Poetry is the mysticism of mankind.

The expressions of the poet cannot be analyzed; his sentence is one word, whose syllables are words. There are indeed no words quite worthy to be set to his music. But what matter if we do not hear the words always, if we hear the music?

Much verse fails of being poetry because it was not written exactly at the right crisis, though it may have been inconceivably near to it. It is only by a miracle that poetry is written at all. It is not recoverable thought, but a hue caught from a vaster receding thought.

A poem is one undivided unimpeded expression fallen ripe into literature, and it is undividedly and unimpededly received by those for whom it was matured.

If you can speak what you will never hear, if you can write what you will never read, you have done rare things.

The work we choose should be our own,
God lets alone.

The unconsciousness of man is the consciousness of God.

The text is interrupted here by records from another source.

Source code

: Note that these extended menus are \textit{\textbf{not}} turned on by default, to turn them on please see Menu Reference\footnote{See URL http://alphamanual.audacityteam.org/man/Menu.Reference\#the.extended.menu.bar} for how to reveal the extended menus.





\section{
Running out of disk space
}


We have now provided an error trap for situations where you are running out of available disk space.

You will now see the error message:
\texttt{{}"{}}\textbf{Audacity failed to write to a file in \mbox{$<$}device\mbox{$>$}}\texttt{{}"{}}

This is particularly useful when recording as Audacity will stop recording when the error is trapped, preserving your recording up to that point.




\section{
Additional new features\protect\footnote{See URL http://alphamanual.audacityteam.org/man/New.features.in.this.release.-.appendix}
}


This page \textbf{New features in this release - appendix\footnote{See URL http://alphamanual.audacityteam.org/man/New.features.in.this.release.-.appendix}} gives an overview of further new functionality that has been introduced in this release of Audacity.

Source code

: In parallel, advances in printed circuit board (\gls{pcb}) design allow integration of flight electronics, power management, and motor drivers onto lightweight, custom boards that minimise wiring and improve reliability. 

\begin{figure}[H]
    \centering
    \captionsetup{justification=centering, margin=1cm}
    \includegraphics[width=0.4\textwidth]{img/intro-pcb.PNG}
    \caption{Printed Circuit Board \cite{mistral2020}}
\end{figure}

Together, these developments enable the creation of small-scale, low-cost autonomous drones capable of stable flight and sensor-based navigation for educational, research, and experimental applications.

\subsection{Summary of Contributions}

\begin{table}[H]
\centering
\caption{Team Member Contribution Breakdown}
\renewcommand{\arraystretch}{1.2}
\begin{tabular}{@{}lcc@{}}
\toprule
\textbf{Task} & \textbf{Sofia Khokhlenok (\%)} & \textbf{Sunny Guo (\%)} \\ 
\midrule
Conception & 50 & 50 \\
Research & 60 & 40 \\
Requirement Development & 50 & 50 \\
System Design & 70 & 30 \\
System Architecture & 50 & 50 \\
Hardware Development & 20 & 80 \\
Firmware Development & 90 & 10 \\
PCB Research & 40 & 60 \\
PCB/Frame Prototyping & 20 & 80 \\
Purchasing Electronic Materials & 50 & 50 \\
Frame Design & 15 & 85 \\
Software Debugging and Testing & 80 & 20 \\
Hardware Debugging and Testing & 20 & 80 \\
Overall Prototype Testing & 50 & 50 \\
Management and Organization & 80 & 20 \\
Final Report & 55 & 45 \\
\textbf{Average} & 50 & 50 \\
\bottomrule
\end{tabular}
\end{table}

Deep are the foundations of sincerity. Even stone walls have their foundation below the frost.

What is produced by a free stroke charms us, like the forms of lichens and leaves. There is a certain perfection in accident which we never consciously attain. Draw a blunt quill filled with ink over a sheet of paper, and fold the paper before the ink is dry, transversely to this line, and a delicately shaded and regular figure will be produced, in some respects more pleasing than an elaborate drawing.

The talent of composition is very dangerous,—the striking out the heart of life at a blow, as the Indian takes off a scalp. I feel as if my life had grown more outward when I can express it.